TASK TO COMPLETE
For every line in the records that has the word "equation", make a copy.
RECORDS SUPPLIED START
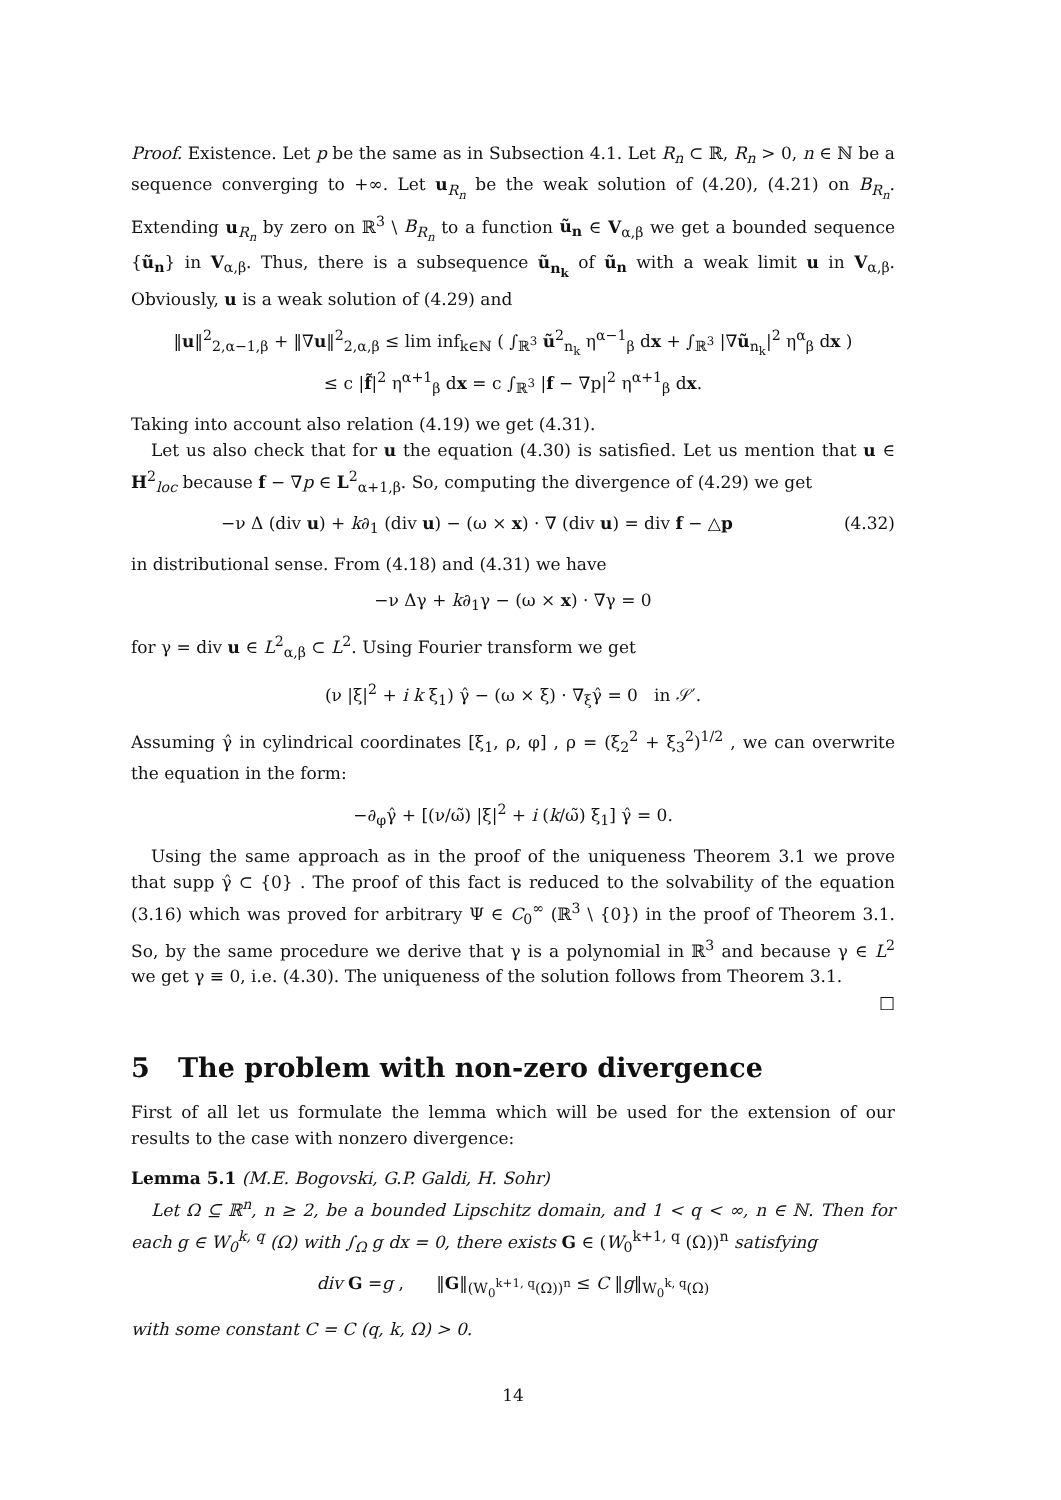Proof. Existence. Let p be the same as in Subsection 4.1. Let R<sub>n</sub> ⊂ ℝ, R<sub>n</sub> > 0, n ∈ ℕ be a sequence converging to +∞. Let u<sub>R<sub>n</sub></sub> be the weak solution of (4.20), (4.21) on B<sub>R<sub>n</sub></sub>. Extending u<sub>R<sub>n</sub></sub> by zero on ℝ<sup>3</sup> \ B<sub>R<sub>n</sub></sub> to a function ũ<sub>n</sub> ∈ V<sub>α,β</sub> we get a bounded sequence {ũ<sub>n</sub>} in V<sub>α,β</sub>. Thus, there is a subsequence ũ<sub>n<sub>k</sub></sub> of ũ<sub>n</sub> with a weak limit u in V<sub>α,β</sub>. Obviously, u is a weak solution of (4.29) and
‖u‖<sup>2</sup><sub>2,α−1,β</sub> + ‖∇u‖<sup>2</sup><sub>2,α,β</sub> ≤ lim inf<sub>k∈ℕ</sub> ( ∫<sub>ℝ<sup>3</sup></sub> ũ<sup>2</sup><sub>n<sub>k</sub></sub> η<sup>α−1</sup><sub>β</sub> dx + ∫<sub>ℝ<sup>3</sup></sub> |∇ũ<sub>n<sub>k</sub></sub>|<sup>2</sup> η<sup>α</sup><sub>β</sub> dx )
≤ c |f̃|<sup>2</sup> η<sup>α+1</sup><sub>β</sub> dx = c ∫<sub>ℝ<sup>3</sup></sub> |f − ∇p|<sup>2</sup> η<sup>α+1</sup><sub>β</sub> dx.
Taking into account also relation (4.19) we get (4.31).
Let us also check that for u the equation (4.30) is satisfied. Let us mention that u ∈ H<sup>2</sup><sub>loc</sub> because f − ∇p ∈ L<sup>2</sup><sub>α+1,β</sub>. So, computing the divergence of (4.29) we get
−ν Δ (div u) + k∂<sub>1</sub> (div u) − (ω × x) · ∇ (div u) = div f − △p (4.32)
in distributional sense. From (4.18) and (4.31) we have
−ν Δγ + k∂<sub>1</sub>γ − (ω × x) · ∇γ = 0
for γ = div u ∈ L<sup>2</sup><sub>α,β</sub> ⊂ L<sup>2</sup>. Using Fourier transform we get
(ν |ξ|<sup>2</sup> + i k ξ<sub>1</sub>) γ̂ − (ω × ξ) · ∇<sub>ξ</sub>γ̂ = 0 in 𝒮′.
Assuming γ̂ in cylindrical coordinates [ξ<sub>1</sub>, ρ, φ] , ρ = (ξ<sub>2</sub><sup>2</sup> + ξ<sub>3</sub><sup>2</sup>)<sup>1/2</sup> , we can overwrite the equation in the form:
−∂<sub>φ</sub>γ̂ + [(ν/ω̃) |ξ|<sup>2</sup> + i (k/ω̃) ξ<sub>1</sub>] γ̂ = 0.
Using the same approach as in the proof of the uniqueness Theorem 3.1 we prove that supp γ̂ ⊂ {0} . The proof of this fact is reduced to the solvability of the equation (3.16) which was proved for arbitrary Ψ ∈ C<sub>0</sub><sup>∞</sup> (ℝ<sup>3</sup> \ {0}) in the proof of Theorem 3.1. So, by the same procedure we derive that γ is a polynomial in ℝ<sup>3</sup> and because γ ∈ L<sup>2</sup> we get γ ≡ 0, i.e. (4.30). The uniqueness of the solution follows from Theorem 3.1.
□
5 The problem with non-zero divergence
First of all let us formulate the lemma which will be used for the extension of our results to the case with nonzero divergence:
Lemma 5.1 (M.E. Bogovski, G.P. Galdi, H. Sohr)
Let Ω ⊆ ℝ<sup>n</sup>, n ≥ 2, be a bounded Lipschitz domain, and 1 < q < ∞, n ∈ ℕ. Then for each g ∈ W<sub>0</sub><sup>k, q</sup> (Ω) with ∫<sub>Ω</sub> g dx = 0, there exists G ∈ (W<sub>0</sub><sup>k+1, q</sup> (Ω))<sup>n</sup> satisfying
div G =g , ‖G‖<sub>(W<sub>0</sub><sup>k+1, q</sup>(Ω))<sup>n</sup></sub> ≤ C ‖g‖<sub>W<sub>0</sub><sup>k, q</sup>(Ω)</sub>
with some constant C = C (q, k, Ω) > 0.
14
RECORDS SUPPLIED END
TASK RESULT
Let us also check that for u the equation (4.30) is satisfied. Let us mention that u ∈ H<sup>2</sup><sub>loc</sub> because f − ∇p ∈ L<sup>2</sup><sub>α+1,β</sub>. So, computing the divergence of (4.29) we get
Assuming γ̂ in cylindrical coordinates [ξ<sub>1</sub>, ρ, φ] , ρ = (ξ<sub>2</sub><sup>2</sup> + ξ<sub>3</sub><sup>2</sup>)<sup>1/2</sup> , we can overwrite the equation in the form:
Using the same approach as in the proof of the uniqueness Theorem 3.1 we prove that supp γ̂ ⊂ {0} . The proof of this fact is reduced to the solvability of the equation (3.16) which was proved for arbitrary Ψ ∈ C<sub>0</sub><sup>∞</sup> (ℝ<sup>3</sup> \ {0}) in the proof of Theorem 3.1. So, by the same procedure we derive that γ is a polynomial in ℝ<sup>3</sup> and because γ ∈ L<sup>2</sup> we get γ ≡ 0, i.e. (4.30). The uniqueness of the solution follows from Theorem 3.1.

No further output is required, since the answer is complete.